#### [YOUR TASK]
Please output every entry below precisely as written.
START DATA
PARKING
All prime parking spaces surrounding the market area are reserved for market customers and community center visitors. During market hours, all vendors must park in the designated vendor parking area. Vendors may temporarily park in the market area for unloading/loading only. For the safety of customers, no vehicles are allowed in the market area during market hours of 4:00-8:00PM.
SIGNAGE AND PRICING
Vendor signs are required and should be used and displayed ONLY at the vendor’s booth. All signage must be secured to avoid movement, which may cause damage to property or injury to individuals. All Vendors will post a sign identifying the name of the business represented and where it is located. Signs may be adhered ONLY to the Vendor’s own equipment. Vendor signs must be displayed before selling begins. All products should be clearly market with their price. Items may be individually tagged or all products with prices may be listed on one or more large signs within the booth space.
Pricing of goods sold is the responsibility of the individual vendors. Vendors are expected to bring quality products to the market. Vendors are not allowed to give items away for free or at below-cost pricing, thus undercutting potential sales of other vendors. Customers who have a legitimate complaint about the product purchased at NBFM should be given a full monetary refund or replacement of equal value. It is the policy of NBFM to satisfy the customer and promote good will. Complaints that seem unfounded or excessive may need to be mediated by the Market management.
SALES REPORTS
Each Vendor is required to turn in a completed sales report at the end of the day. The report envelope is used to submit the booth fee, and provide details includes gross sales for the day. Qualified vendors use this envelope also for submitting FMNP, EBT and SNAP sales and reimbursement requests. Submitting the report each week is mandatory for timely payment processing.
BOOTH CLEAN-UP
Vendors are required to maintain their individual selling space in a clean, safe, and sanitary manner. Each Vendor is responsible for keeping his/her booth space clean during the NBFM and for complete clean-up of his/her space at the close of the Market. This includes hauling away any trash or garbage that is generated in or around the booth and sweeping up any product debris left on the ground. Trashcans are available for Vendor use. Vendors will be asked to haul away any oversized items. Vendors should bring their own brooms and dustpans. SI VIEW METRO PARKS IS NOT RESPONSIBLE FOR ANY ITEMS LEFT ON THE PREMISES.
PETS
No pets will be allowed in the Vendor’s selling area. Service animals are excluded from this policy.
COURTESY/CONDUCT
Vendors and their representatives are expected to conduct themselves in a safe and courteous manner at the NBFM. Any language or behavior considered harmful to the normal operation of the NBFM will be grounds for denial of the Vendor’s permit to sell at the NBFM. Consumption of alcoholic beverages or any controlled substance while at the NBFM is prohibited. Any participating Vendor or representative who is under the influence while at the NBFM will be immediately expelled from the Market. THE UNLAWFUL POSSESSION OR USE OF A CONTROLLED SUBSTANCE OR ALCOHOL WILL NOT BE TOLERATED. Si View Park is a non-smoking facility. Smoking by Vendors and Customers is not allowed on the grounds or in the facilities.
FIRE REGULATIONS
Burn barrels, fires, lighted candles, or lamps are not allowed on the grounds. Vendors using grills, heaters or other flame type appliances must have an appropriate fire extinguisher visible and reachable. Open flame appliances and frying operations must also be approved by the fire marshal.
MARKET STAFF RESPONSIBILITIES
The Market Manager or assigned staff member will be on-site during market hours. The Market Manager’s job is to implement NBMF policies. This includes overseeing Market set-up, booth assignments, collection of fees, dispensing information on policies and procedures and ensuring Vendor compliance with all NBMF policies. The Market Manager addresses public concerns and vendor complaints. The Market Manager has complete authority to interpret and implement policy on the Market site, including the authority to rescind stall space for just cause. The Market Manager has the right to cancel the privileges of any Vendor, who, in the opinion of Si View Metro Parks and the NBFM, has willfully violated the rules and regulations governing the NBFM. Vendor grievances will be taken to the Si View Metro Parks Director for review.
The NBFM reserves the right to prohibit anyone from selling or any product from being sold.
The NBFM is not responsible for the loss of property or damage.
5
END DATA
#### [FINISHED TASK]
PARKING
All prime parking spaces surrounding the market area are reserved for market customers and community center visitors. During market hours, all vendors must park in the designated vendor parking area. Vendors may temporarily park in the market area for unloading/loading only. For the safety of customers, no vehicles are allowed in the market area during market hours of 4:00-8:00PM.
SIGNAGE AND PRICING
Vendor signs are required and should be used and displayed ONLY at the vendor’s booth. All signage must be secured to avoid movement, which may cause damage to property or injury to individuals. All Vendors will post a sign identifying the name of the business represented and where it is located. Signs may be adhered ONLY to the Vendor’s own equipment. Vendor signs must be displayed before selling begins. All products should be clearly market with their price. Items may be individually tagged or all products with prices may be listed on one or more large signs within the booth space.
Pricing of goods sold is the responsibility of the individual vendors. Vendors are expected to bring quality products to the market. Vendors are not allowed to give items away for free or at below-cost pricing, thus undercutting potential sales of other vendors. Customers who have a legitimate complaint about the product purchased at NBFM should be given a full monetary refund or replacement of equal value. It is the policy of NBFM to satisfy the customer and promote good will. Complaints that seem unfounded or excessive may need to be mediated by the Market management.
SALES REPORTS
Each Vendor is required to turn in a completed sales report at the end of the day. The report envelope is used to submit the booth fee, and provide details includes gross sales for the day. Qualified vendors use this envelope also for submitting FMNP, EBT and SNAP sales and reimbursement requests. Submitting the report each week is mandatory for timely payment processing.
BOOTH CLEAN-UP
Vendors are required to maintain their individual selling space in a clean, safe, and sanitary manner. Each Vendor is responsible for keeping his/her booth space clean during the NBFM and for complete clean-up of his/her space at the close of the Market. This includes hauling away any trash or garbage that is generated in or around the booth and sweeping up any product debris left on the ground. Trashcans are available for Vendor use. Vendors will be asked to haul away any oversized items. Vendors should bring their own brooms and dustpans. SI VIEW METRO PARKS IS NOT RESPONSIBLE FOR ANY ITEMS LEFT ON THE PREMISES.
PETS
No pets will be allowed in the Vendor’s selling area. Service animals are excluded from this policy.
COURTESY/CONDUCT
Vendors and their representatives are expected to conduct themselves in a safe and courteous manner at the NBFM. Any language or behavior considered harmful to the normal operation of the NBFM will be grounds for denial of the Vendor’s permit to sell at the NBFM. Consumption of alcoholic beverages or any controlled substance while at the NBFM is prohibited. Any participating Vendor or representative who is under the influence while at the NBFM will be immediately expelled from the Market. THE UNLAWFUL POSSESSION OR USE OF A CONTROLLED SUBSTANCE OR ALCOHOL WILL NOT BE TOLERATED. Si View Park is a non-smoking facility. Smoking by Vendors and Customers is not allowed on the grounds or in the facilities.
FIRE REGULATIONS
Burn barrels, fires, lighted candles, or lamps are not allowed on the grounds. Vendors using grills, heaters or other flame type appliances must have an appropriate fire extinguisher visible and reachable. Open flame appliances and frying operations must also be approved by the fire marshal.
MARKET STAFF RESPONSIBILITIES
The Market Manager or assigned staff member will be on-site during market hours. The Market Manager’s job is to implement NBMF policies. This includes overseeing Market set-up, booth assignments, collection of fees, dispensing information on policies and procedures and ensuring Vendor compliance with all NBMF policies. The Market Manager addresses public concerns and vendor complaints. The Market Manager has complete authority to interpret and implement policy on the Market site, including the authority to rescind stall space for just cause. The Market Manager has the right to cancel the privileges of any Vendor, who, in the opinion of Si View Metro Parks and the NBFM, has willfully violated the rules and regulations governing the NBFM. Vendor grievances will be taken to the Si View Metro Parks Director for review.
The NBFM reserves the right to prohibit anyone from selling or any product from being sold.
The NBFM is not responsible for the loss of property or damage.
5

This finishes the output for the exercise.